**Work instruction:**
Give all of the listing again word for word, with images excluded.

┄┄┄┄┄┄┄┄┄┄┄┄┄┄┄┄┄┄┄┄

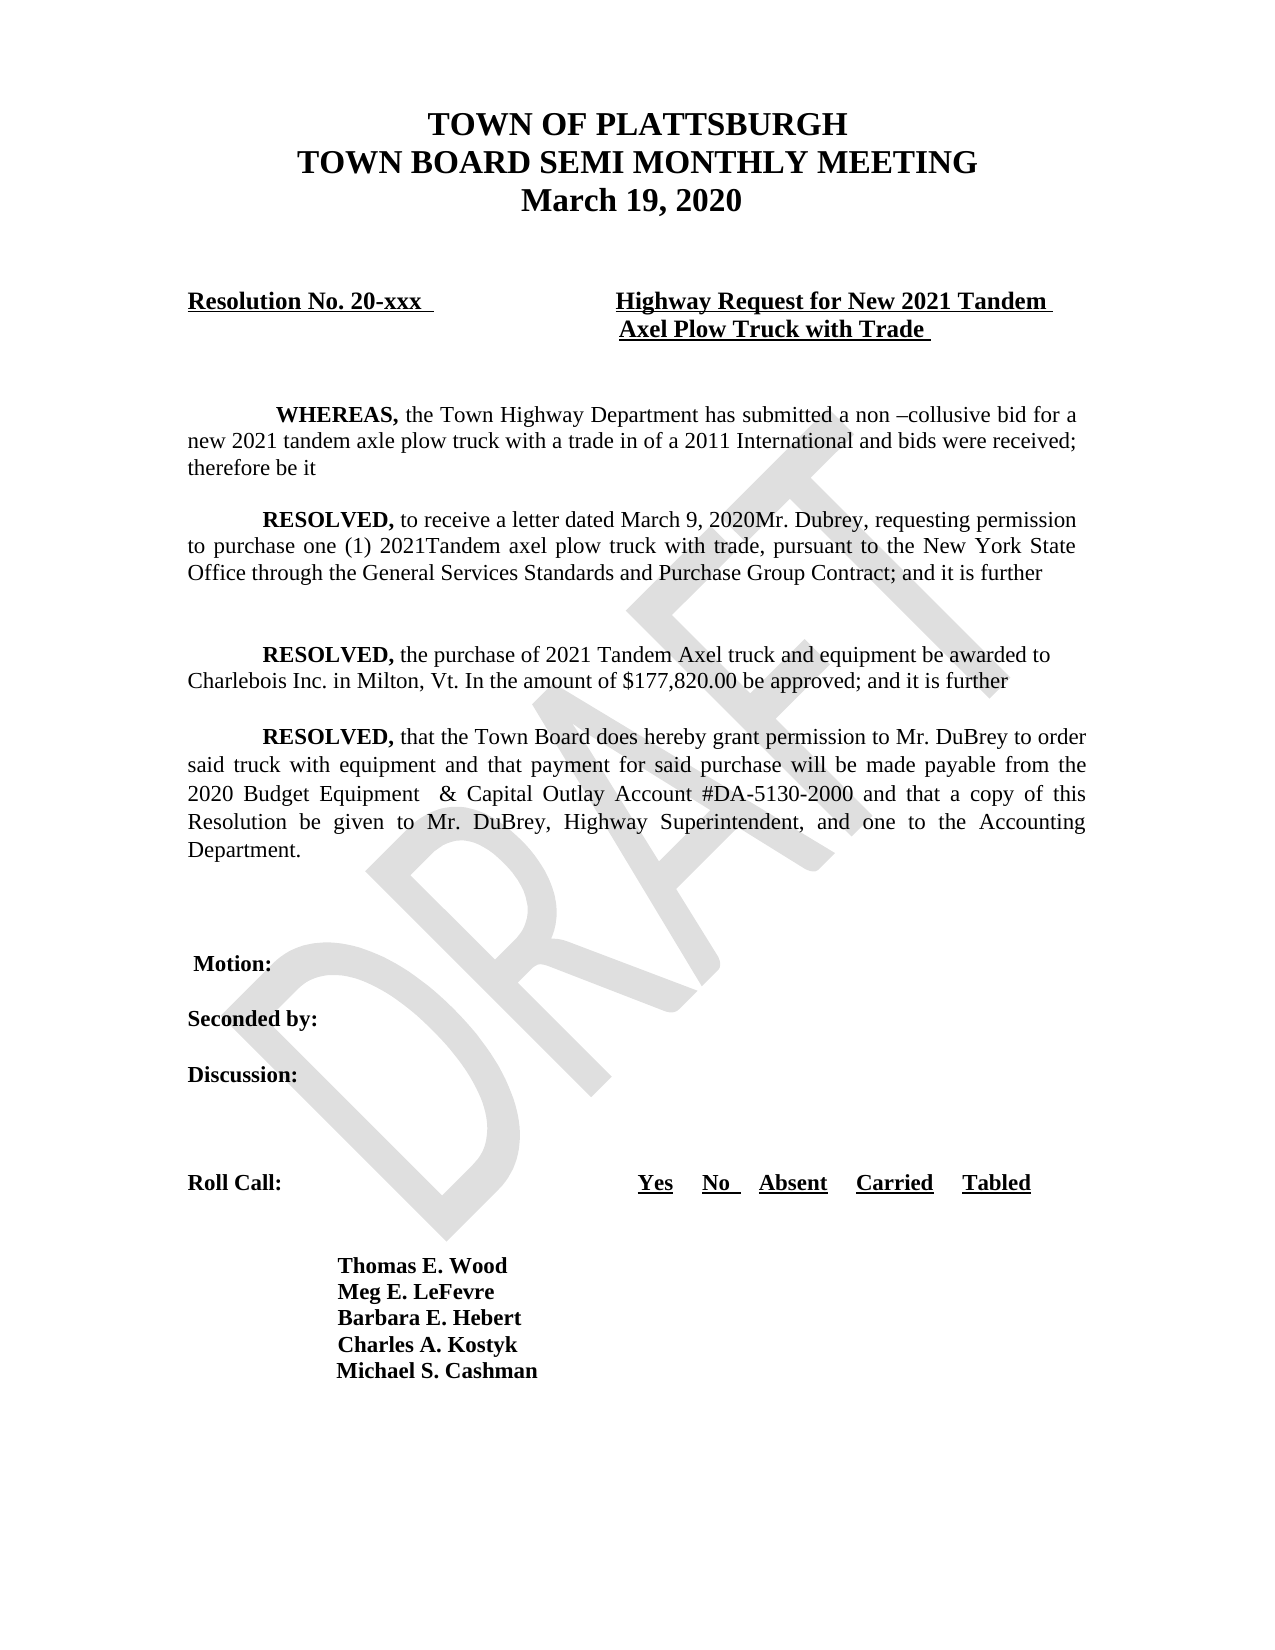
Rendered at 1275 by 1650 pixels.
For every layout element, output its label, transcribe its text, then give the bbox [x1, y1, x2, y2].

text Michael S. Cashman [187, 1357, 1087, 1383]
text Thomas E. Wood [187, 1252, 1087, 1278]
text Seconded by: [187, 1005, 1087, 1031]
text RESOLVED, that the Town Board does hereby grant permission to Mr. DuBrey to order said truck with equipment and that payment for said purchase will be made payable from the 2020 Budget Equipment & Capital Outlay Account #DA-5130-2000 and that a copy of this Resolution be given to Mr. DuBrey, Highway Superintendent, and one to the Accounting Department. [187, 723, 1087, 863]
text TOWN OF [187, 104, 1087, 142]
text Axel Plow Truck with Trade [187, 314, 1087, 343]
text Barbara E. Hebert [187, 1304, 1087, 1331]
text RESOLVED, to receive a letter dated March 9, 2020Mr. Dubrey, requesting permission to purchase one (1) 2021Tandem axel plow truck with trade, pursuant to the New York State Office through the General Services Standards and Purchase Group Contract; and it is further [187, 506, 1078, 585]
text Meg E. LeFevre [187, 1278, 1087, 1304]
text TOWN BOARD SEMI MONTHLY MEETING [187, 142, 1087, 180]
text Resolution No. 20-xxx Highway Request for New 2021 Tandem [187, 286, 1087, 314]
text Roll Call: Yes No Absent Carried Tabled [187, 1169, 1087, 1196]
text WHEREAS, the Town Highway Department has submitted a non –collusive bid for a new 2021 tandem axle plow truck with a trade in of a 2011 International and bids were received; therefore be it [187, 401, 1078, 480]
text Discussion: [187, 1061, 1087, 1087]
text RESOLVED, the purchase of 2021 Tandem Axel truck and equipment be awarded to Charlebois Inc. in Milton, Vt. In the amount of $177,820.00 be approved; and it is further [187, 641, 1087, 693]
text Charles A. Kostyk [187, 1331, 1087, 1357]
text Motion: [187, 949, 1087, 976]
text March 19, 2020 [187, 180, 1087, 219]
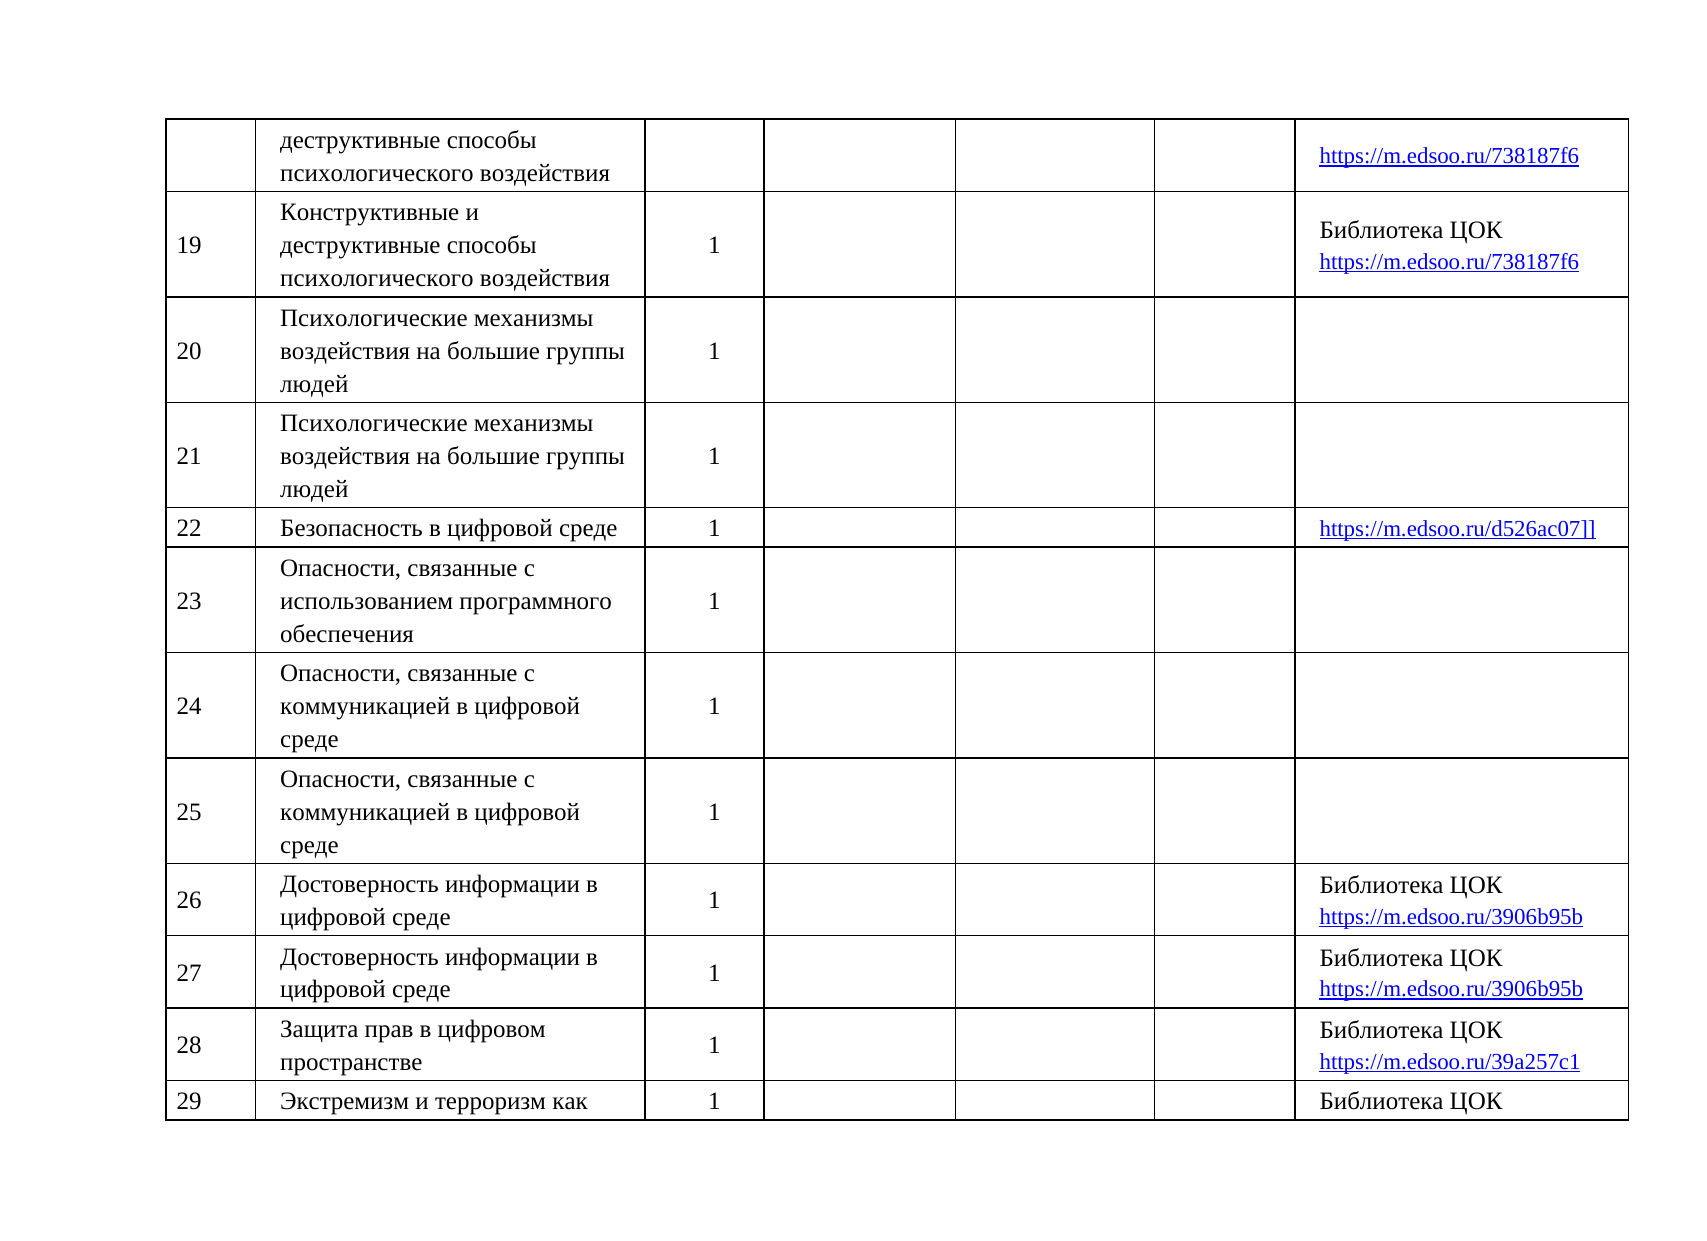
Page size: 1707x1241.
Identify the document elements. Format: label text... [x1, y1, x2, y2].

┄┄┄┄┄┄┄┄┄┄┄┄┄┄┄┄┄┄┄┄

**Solution to this exercise:**
Rendered at 1275 by 1650 pixels.
For every layout element, output its label, transcribe its text, then give the bbox [x1, y1, x2, y2].

text Michael S. Cashman [187, 1357, 1087, 1383]
text Thomas E. Wood [187, 1252, 1087, 1278]
text Seconded by: [187, 1005, 1087, 1031]
text RESOLVED, that the Town Board does hereby grant permission to Mr. DuBrey to order said truck with equipment and that payment for said purchase will be made payable from the 2020 Budget Equipment & Capital Outlay Account #DA-5130-2000 and that a copy of this Resolution be given to Mr. DuBrey, Highway Superintendent, and one to the Accounting Department. [187, 723, 1087, 863]
text TOWN OF [187, 104, 1087, 142]
text Axel Plow Truck with Trade [187, 314, 1087, 343]
text Barbara E. Hebert [187, 1304, 1087, 1331]
text RESOLVED, to receive a letter dated March 9, 2020Mr. Dubrey, requesting permission to purchase one (1) 2021Tandem axel plow truck with trade, pursuant to the New York State Office through the General Services Standards and Purchase Group Contract; and it is further [187, 506, 1078, 585]
text Meg E. LeFevre [187, 1278, 1087, 1304]
text TOWN BOARD SEMI MONTHLY MEETING [187, 142, 1087, 180]
text Resolution No. 20-xxx Highway Request for New 2021 Tandem [187, 286, 1087, 314]
text Roll Call: Yes No Absent Carried Tabled [187, 1169, 1087, 1196]
text WHEREAS, the Town Highway Department has submitted a non –collusive bid for a new 2021 tandem axle plow truck with a trade in of a 2011 International and bids were received; therefore be it [187, 401, 1078, 480]
text Discussion: [187, 1061, 1087, 1087]
text RESOLVED, the purchase of 2021 Tandem Axel truck and equipment be awarded to Charlebois Inc. in Milton, Vt. In the amount of $177,820.00 be approved; and it is further [187, 641, 1087, 693]
text Charles A. Kostyk [187, 1331, 1087, 1357]
text Motion: [187, 949, 1087, 976]
text March 19, 2020 [187, 180, 1087, 219]
Page size: 1707x1241.
Identify the document elements. Format: label text... [x1, y1, x2, y2].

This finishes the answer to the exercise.